To make comparisons easier and to gain a better understanding of the distribution of the data collected for each property of V-PP and R-PP, Excel box plots were used. In a box plot, quantitative data are split into quartiles, with a line drawn between the first and third quartiles to represent the median. Outside the first and third quartiles, the minima and maxima are depicted with lines. The interquartile range (IQR) is the gap between the third and first quartiles.

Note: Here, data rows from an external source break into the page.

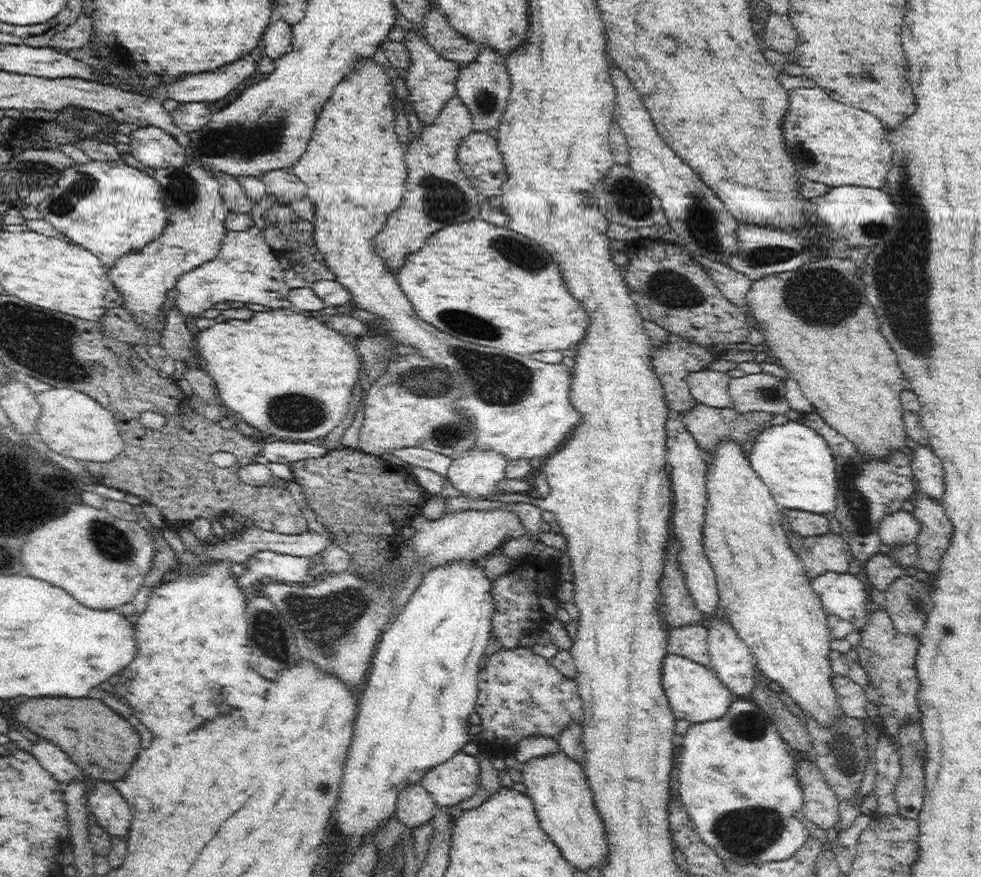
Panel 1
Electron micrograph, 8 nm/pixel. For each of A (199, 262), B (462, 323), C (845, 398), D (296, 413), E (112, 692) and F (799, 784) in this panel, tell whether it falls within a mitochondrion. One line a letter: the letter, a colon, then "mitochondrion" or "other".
A: other
B: mitochondrion
C: other
D: mitochondrion
E: other
F: other

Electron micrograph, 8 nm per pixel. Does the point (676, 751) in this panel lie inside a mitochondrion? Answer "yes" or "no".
no

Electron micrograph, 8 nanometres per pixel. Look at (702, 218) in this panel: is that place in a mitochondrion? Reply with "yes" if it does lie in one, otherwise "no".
yes

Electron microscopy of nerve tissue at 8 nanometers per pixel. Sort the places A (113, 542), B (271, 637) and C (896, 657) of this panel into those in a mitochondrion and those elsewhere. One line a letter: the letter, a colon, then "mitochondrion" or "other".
A: mitochondrion
B: mitochondrion
C: other

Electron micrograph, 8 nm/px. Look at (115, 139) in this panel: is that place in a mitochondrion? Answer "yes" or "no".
no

Excel classifies a data item as an “outlier” if it is greater than the third quartile by 1.5 times the IQR or smaller than the first quartile by 1.5 times the IQR.

4. Conclusions

As expected from and in harmony with the general theory of polymer processing and polymer physics, the findings of our study indicate that the median of market-available recycled polypropylene is lower for the impact strength and the elongation at break but slightly higher for the tensile modulus compared to market-available virgin polypropylene.

Even though it was impossible from the available market data to draw a direct dependency between the properties of virgin and recycled PP, it can be assumed that both correlate with each other (see Section 1.2). It can be assumed further that recycling causes changes in the mechanical properties. Interestingly, and as expected, the properties of virgin PPs scattered widely, reflecting the many PP grades available on the market.

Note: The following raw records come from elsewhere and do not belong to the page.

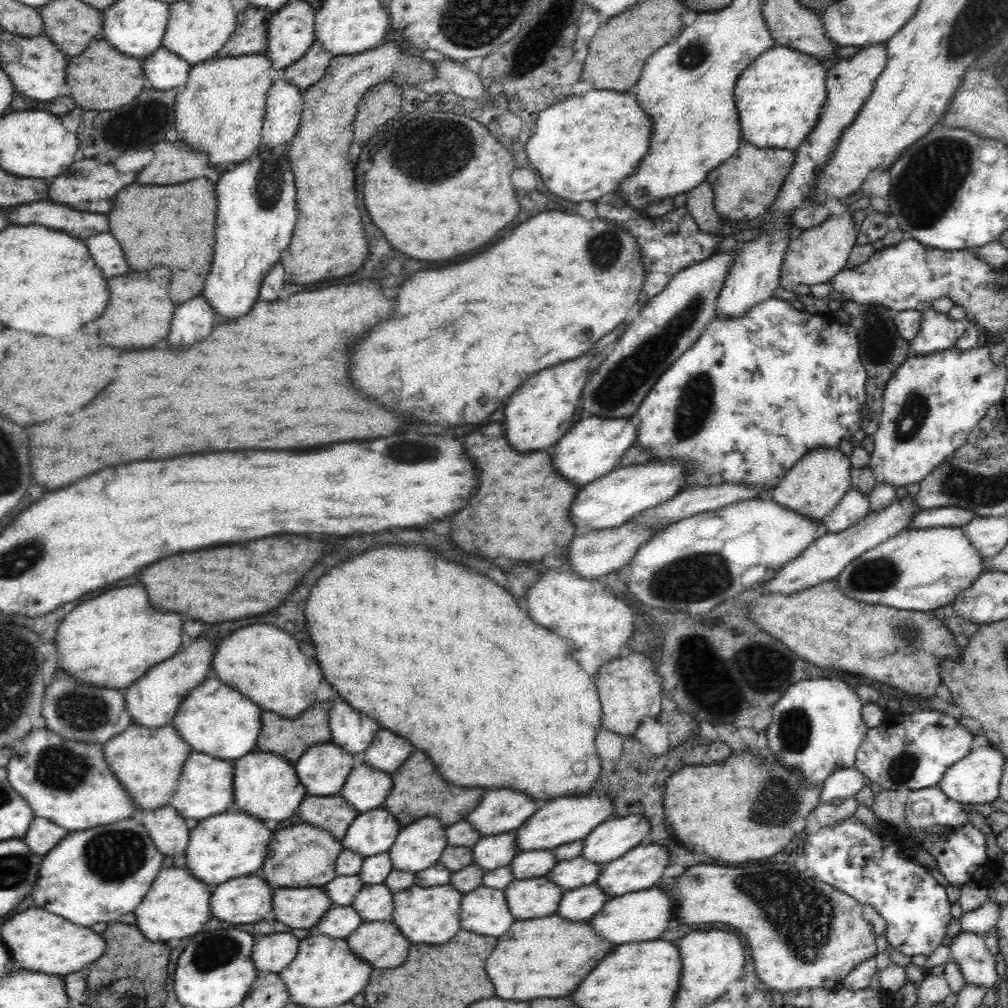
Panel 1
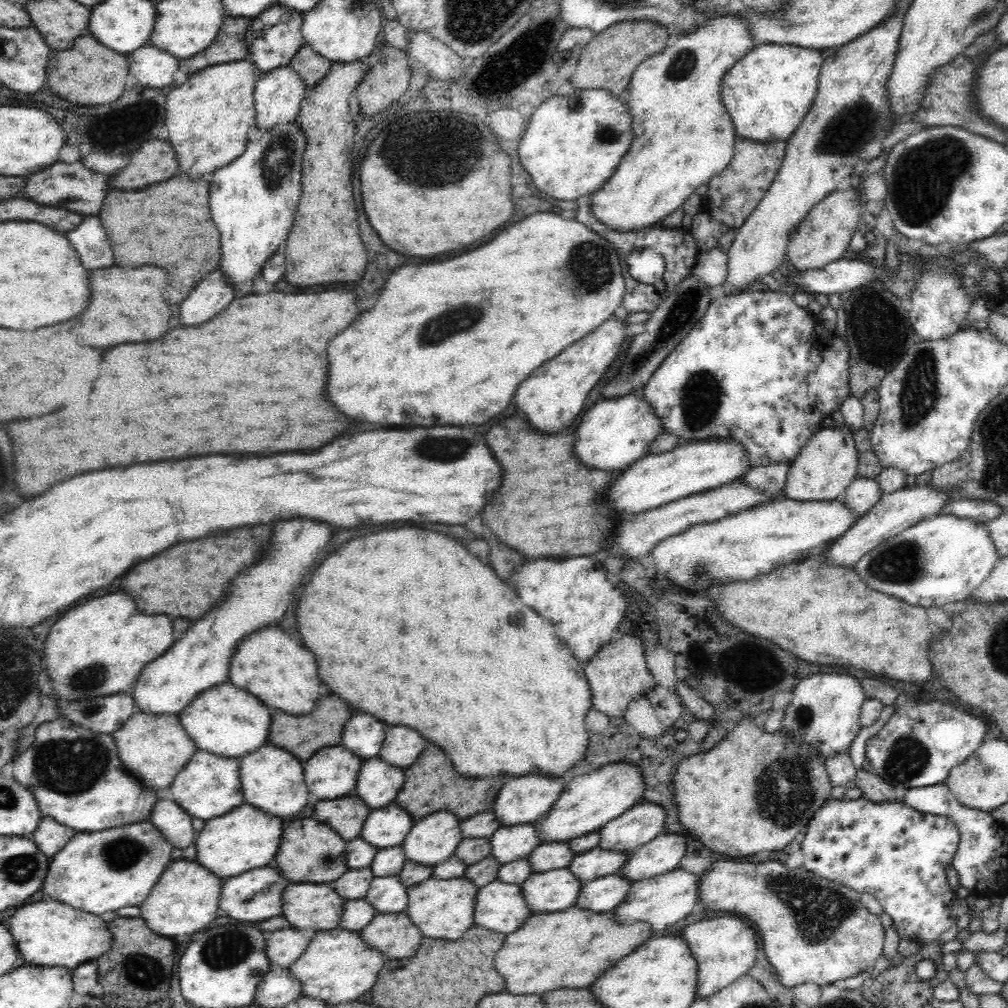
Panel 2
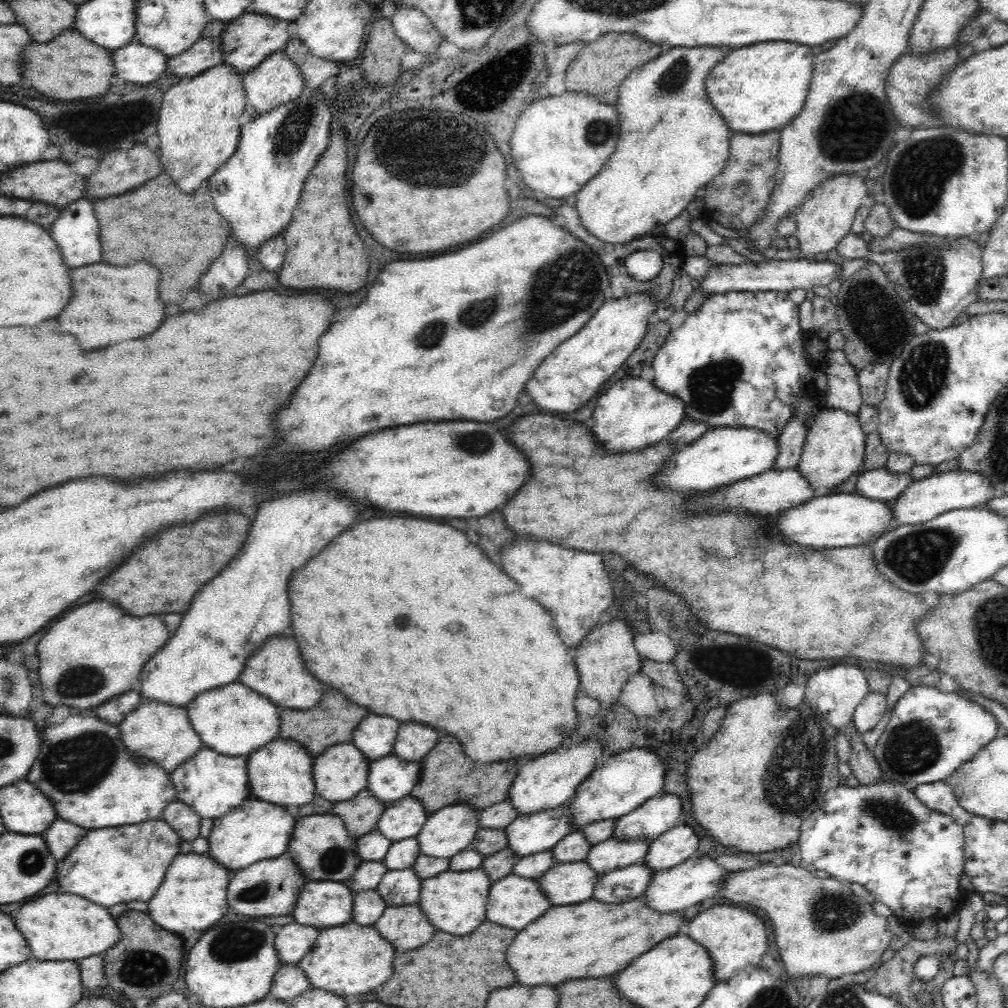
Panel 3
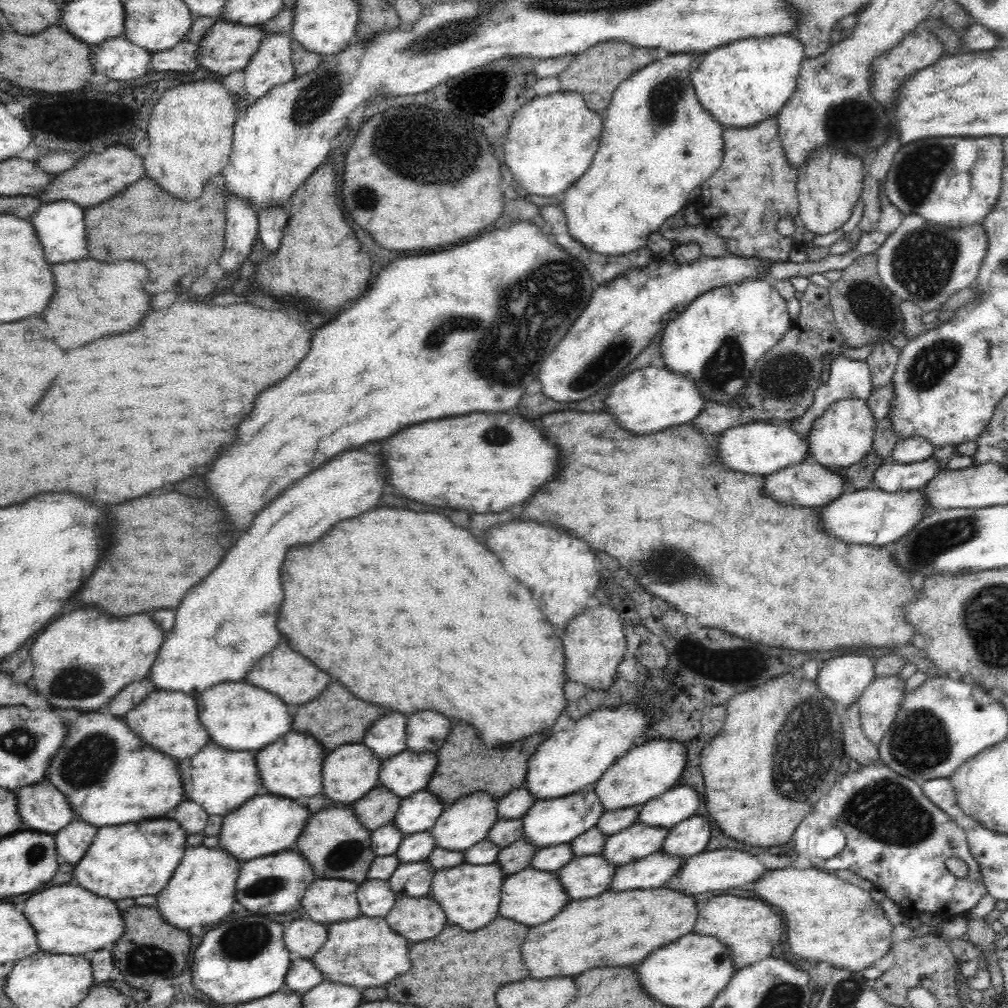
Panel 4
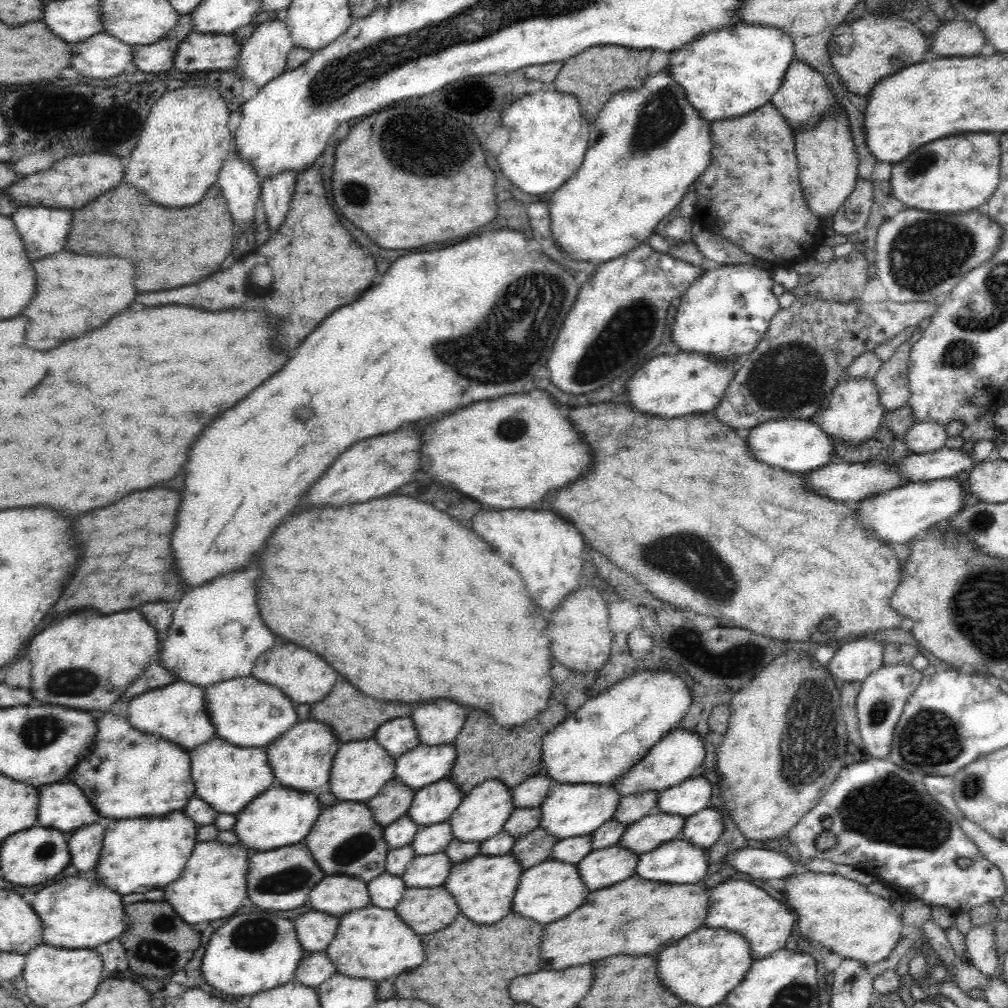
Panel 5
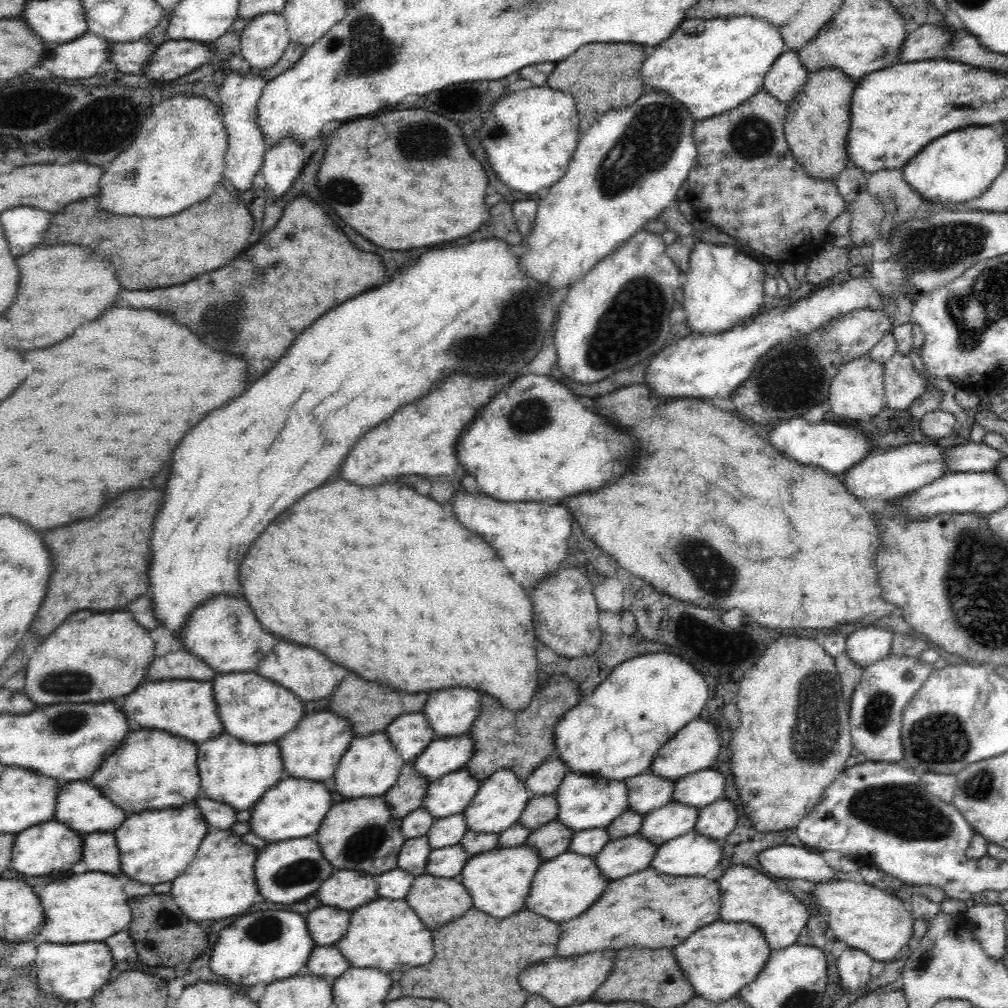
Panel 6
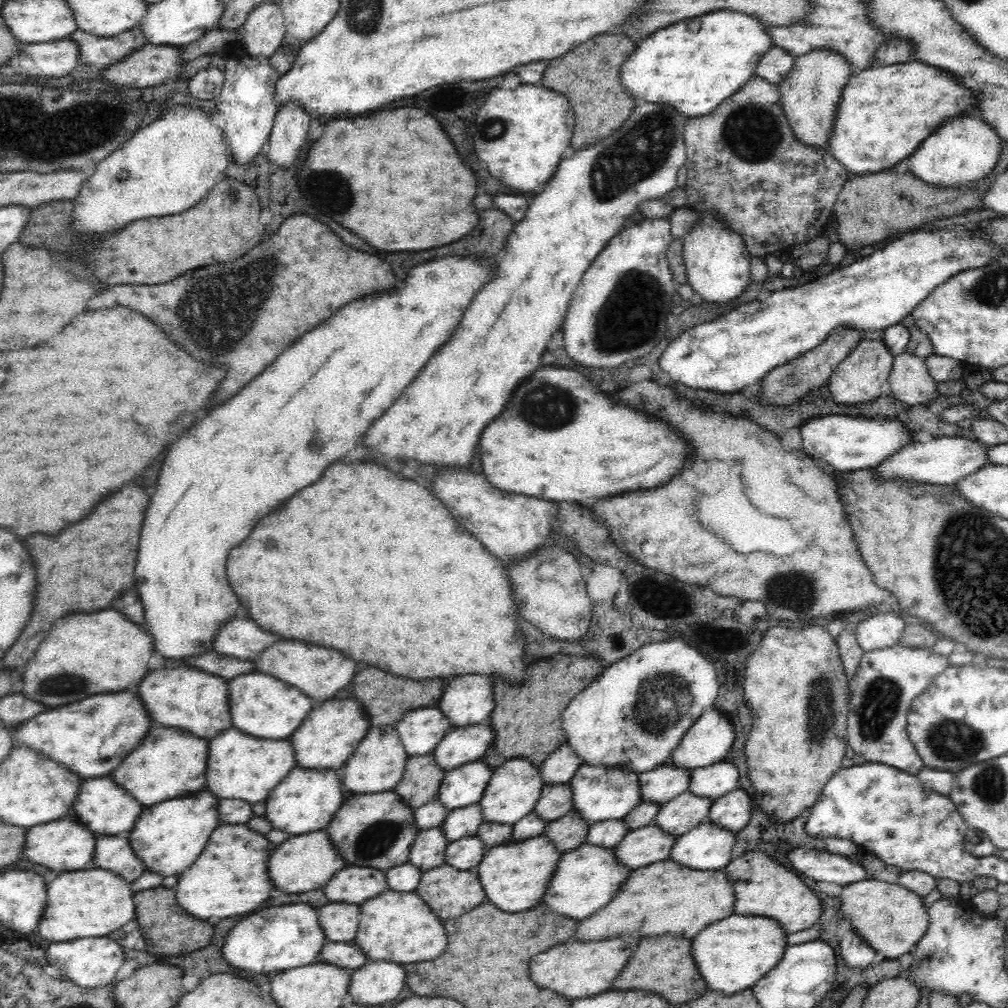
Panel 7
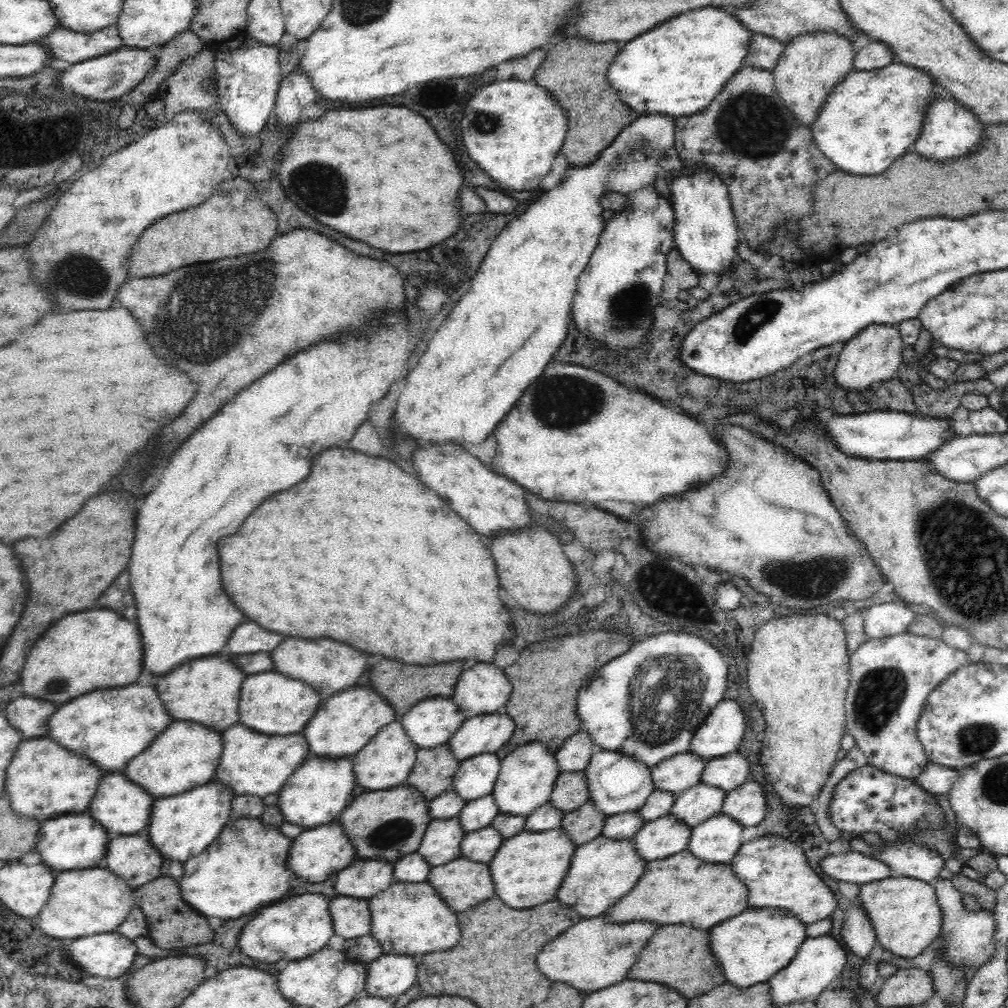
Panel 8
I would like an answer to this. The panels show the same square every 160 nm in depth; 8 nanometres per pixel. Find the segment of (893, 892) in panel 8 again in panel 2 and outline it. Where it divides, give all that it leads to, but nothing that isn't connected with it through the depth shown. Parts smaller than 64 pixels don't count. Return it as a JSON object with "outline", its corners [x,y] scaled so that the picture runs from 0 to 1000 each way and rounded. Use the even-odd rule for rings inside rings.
{"outline":[[[708,855],[698,867],[693,869],[692,891],[697,902],[712,903],[728,907],[740,915],[745,915],[748,924],[754,928],[759,948],[768,960],[778,979],[808,975],[812,978],[822,977],[829,972],[839,972],[866,959],[873,950],[877,937],[877,921],[873,909],[863,906],[853,895],[854,887],[831,875],[810,871],[805,864],[797,861],[784,863],[774,855],[756,857],[734,857],[734,855]]]}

Our results should be considered when making substitutions of virgin material in car products. The value of the recyclates generated from PP-based automotive parts can be increased by identifying applications in which the recyclates’ characteristics of a higher tensile modulus can be uniquely utilized even though the recycled material is more brittle with a lower elongation at break. It is worth mentioning that, because of the high variability of results, cases can be found where recycled PP has higher values than virgin PP for a technical parameter.

The exact composition, molecular weight distribution, and conformity of the R-PP and V-PP samples were not known. Therefore, it was not possible in this study to attribute properties and property changes to additives or, in the case of R-PP, to possible impurities.